Sala Gaspar. ConselI de Cent, 232. Barcelona. Hasta el 27 de febrero.

Aparte de tres grandes obras que parecen desmarcarse por su mayor pictoricidad respecto al resto -casi tres murales en los que se despliega buena parte del pensamiento del artista, junto con algunos referentes utilizados para sistematizarlo, como la presencia una de las obras capitales de la escritora Djuna Barnes, Una noche entre los caballos-, el conjunto de la exposición lo forman series de trabajos sobre papel que dan la auténtica dimensión de una idea del collage más como una ocultación de presencias recónditas que una suma de recursos visuales, y donde se pone de manifiesto la continua recurrencia a la idea de la transparencia y del hermetismo, para lo cual toda suerte de posibilidades especulativas se abren al espectador.

Debajo de las sistemáticas superposiciones de distintos papeles aparecen a menudo elementos de arquitecturas utópicas apenas reconocibles, como si su aura -o su sombra- estuviera ya desvaneciéndose, con lo cual abunda al mismo tiempo sobre la idea de un cierto recelo respecto al mundo de la imagen, algo esencial de la propia cultura de origen del artista, un aspecto éste abundante en toda la exposición y que él mismo parece cultivar con notable agrado.

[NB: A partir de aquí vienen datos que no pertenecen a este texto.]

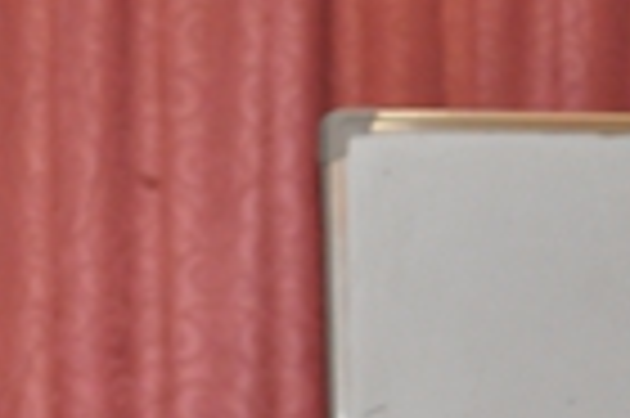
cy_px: 301
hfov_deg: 5.1
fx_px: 7023
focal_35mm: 402
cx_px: -166
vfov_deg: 3.4
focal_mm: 75
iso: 1600
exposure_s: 1/60
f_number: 5.3
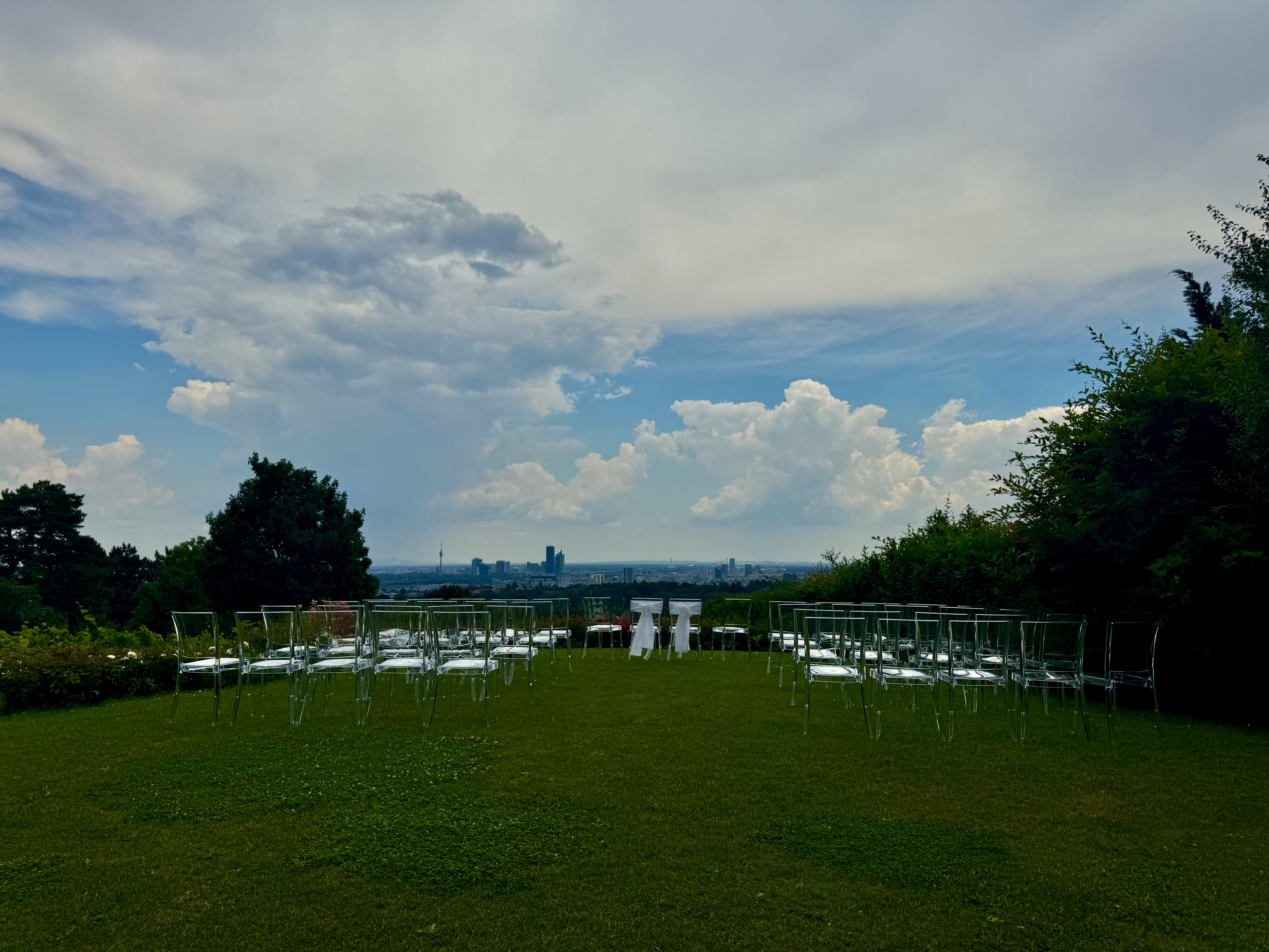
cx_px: 634
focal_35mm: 24
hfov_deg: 71.6
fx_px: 880
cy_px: 476
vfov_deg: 56.8
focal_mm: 6.76
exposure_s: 1/10417
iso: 80
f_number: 1.78
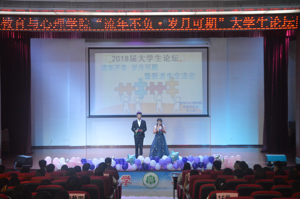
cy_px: 100
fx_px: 400
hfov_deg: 41.1
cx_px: 150
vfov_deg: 28.0
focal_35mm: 48
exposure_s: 1/320
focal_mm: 32
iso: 3200
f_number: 4.2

A pesar de esta particular, tendencia a la ocultación que resaltan los collages de la muestra, y en los que un cierto espíritu como de revelación aporta también sus elementos de cara a una posible comprensión no solamente visual del trabajo en cuestión, destaca también la presencia de un sentido muy próximo a un humanismo global que nos permite acercarnos a la obra considerando la viabilidad de otro proyecto fundado en una nueva subjetividad.